I have fantastic respect for emergency physicians. Possessing done emergency operate myself, I know it is not an straightforward job. Emergency physicians work in a fish bowl, subject to criticism and second-guessing for choices made in crisis circumstances and under pressure of time. That mentioned, one gains the impression that at times they order thousands of dollars worth of tests primarily based on a 30-second interview and a cursory exam. However there are instances in which, if a handful of more inquiries had been asked of the patient or loved ones, the diagnostic possibilities and selection of tests would have changed.
4. Ordering irrelevant tests.
There are specific tests -- like a chloride level in spinal fluid or blood-levels of some of the newer seizure-stopping drugs -- that are not recognized to be valuable for something. But they get ordered anyway.
5. Forgetting that tests are imperfect.
All tests -- from higher-tech scans to lowly blood measurements -- have false-positives (overcalls) and false-negatives (undercalls). But at times test-benefits are handled as if they are excellent and by no means incorrect. As an instance, occasionally patients have attacks for which the descriptions are compelling for a diagnosis of seizures, but then have normal electroencephalograms (brain-wave tests). Electoencephalograms can be quite useful, but it really is feasible for a patient who really does have seizures to have a standard tracing. Yet it's not uncommon to encounter situations where patients' standard brain-wave tests kept them from getting the remedies they needed.

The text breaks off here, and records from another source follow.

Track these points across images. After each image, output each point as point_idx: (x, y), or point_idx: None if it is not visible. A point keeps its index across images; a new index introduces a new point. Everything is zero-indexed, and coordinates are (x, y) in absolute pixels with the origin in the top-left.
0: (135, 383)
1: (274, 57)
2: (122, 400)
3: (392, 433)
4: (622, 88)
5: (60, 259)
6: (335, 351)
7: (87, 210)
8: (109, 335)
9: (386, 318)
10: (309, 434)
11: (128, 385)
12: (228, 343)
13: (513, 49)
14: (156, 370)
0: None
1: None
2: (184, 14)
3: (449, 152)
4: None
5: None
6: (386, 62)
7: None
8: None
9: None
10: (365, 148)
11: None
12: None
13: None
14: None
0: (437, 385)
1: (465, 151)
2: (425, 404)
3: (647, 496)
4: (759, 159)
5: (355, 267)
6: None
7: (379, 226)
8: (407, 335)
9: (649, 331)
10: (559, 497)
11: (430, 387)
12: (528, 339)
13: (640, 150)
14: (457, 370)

6. Forgetting that there aren't tests for each and every health-related situation.
When individuals report challenging-to-diagnose symptoms to their doctors, health-related tests are frequently ordered. Occasionally all the test-results are typical. Does this mean there is nothing at all incorrect with the patient? Not necessarily. There are a lot of situations -- like migraine, Parkinson's disease, fibromyalgia and restless legs syndrome -- for which conventional tests show no abnormality. We just don't have tests for almost everything. So it can come about that the tests are typical, but the patient is not.
7. Failing to order tests that could impact therapy.
One particular axiom of medical management is that a test need to only be accomplished if its various outcomes would lead to different plans of action. If the strategy of action is the very same no matter how the test turns out, then why do the test? There is a flip side to this axiom. If a test's different outcomes would certainly lead to various plans of action, then the test truly should be carried out, or at least be strongly considered. So, when it comes to ordering a test, there can be sins of omission as well as sins of commission.
It is tragic when a patient develops progressive memory loss and confusion. But it really is even far more tragic when it is assumed that the trigger is Alzheimer's disease (for which there is no good treatment) when it's really due to some thing else for which great treatment is obtainable. A danger-free head scan and a modest assortment of blood tests can check for a quantity of curable situations, but often these tests are omitted.